Perfectly legal, cube root of x is continuous on every point of the line, in particular on R+, so yes. It could even be a square root, no problem in that specific limit.

@@Rafaeu777 True, but is this limit finite? If not then all bets are off.

@@alphalunamare Not really, you can use this same argument along with the extension of Infinite limits and limits at infinity

Think if you can. 1/5 = 0.2 1/100 = .01 1/1000 = 0.001 1/10000 = 0.0001 See, getting closer to 0 1/infinity = 0. 00 to an infinite number of 0/s

@@thenetsurferboy yes you would be correct but mathematically 1/∞ is infinitely small but not zero, we just approximate as zero since it's so close, actually the closest thing to zero ever

You are using infinity like it's a number. It's not. The proof is nonsense. Also "the closer thing to zero" is zero. The limit as n approaches infinity of 1/n IS 0. It's not "close", it is perfectly zero. It's kinda of similar to saying 0.9999999... is "close" to 1. It's not close, it is perfectly 1.

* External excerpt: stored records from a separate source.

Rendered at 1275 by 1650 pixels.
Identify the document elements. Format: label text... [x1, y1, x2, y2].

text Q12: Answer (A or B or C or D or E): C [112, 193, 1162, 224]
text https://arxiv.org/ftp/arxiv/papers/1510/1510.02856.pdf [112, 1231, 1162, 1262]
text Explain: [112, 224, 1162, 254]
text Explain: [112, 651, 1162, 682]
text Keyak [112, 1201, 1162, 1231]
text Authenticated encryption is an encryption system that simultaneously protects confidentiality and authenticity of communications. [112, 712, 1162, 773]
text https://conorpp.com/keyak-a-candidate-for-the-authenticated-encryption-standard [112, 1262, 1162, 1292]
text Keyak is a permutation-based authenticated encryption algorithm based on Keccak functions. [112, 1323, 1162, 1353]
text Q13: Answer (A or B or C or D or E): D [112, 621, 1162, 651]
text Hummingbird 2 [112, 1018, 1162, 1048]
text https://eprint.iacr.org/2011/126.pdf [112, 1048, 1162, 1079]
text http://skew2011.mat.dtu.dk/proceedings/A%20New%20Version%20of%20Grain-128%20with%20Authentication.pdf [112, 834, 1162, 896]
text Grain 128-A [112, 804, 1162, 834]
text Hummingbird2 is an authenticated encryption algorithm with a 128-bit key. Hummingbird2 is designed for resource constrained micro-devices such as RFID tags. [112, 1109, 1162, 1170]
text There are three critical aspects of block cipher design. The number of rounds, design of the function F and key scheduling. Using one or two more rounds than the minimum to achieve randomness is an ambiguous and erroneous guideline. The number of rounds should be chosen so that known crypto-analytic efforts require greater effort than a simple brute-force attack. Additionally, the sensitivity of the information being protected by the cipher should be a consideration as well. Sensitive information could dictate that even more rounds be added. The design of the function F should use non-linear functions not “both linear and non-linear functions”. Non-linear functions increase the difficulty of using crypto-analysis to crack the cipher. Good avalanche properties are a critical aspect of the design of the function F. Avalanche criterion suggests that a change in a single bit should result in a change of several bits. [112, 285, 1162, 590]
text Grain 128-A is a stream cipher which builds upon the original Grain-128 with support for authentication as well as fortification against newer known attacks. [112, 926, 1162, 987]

@@StefanodeAngelis-1300 I think the limit just approaches zero

@@Kambyday This is math ._. , opinions aren't really relevant are they? The limit IS zero.

Consider the limit as x approaches infinity of the functions F(x) = x^3 - x, the function G(x) = x - 2x, and the function D(x) = (x)^2 - (x+1)^2. In all these cases, by substituting x with infinity, you'd get "infinity - infinity", but once evaluated, it is revealed that the first limit is +Infinity, the second is -Infinity, and the third is 0.

@@julioaurelio hum 🧐 I got it

Because limits are taught in a differential calculus course.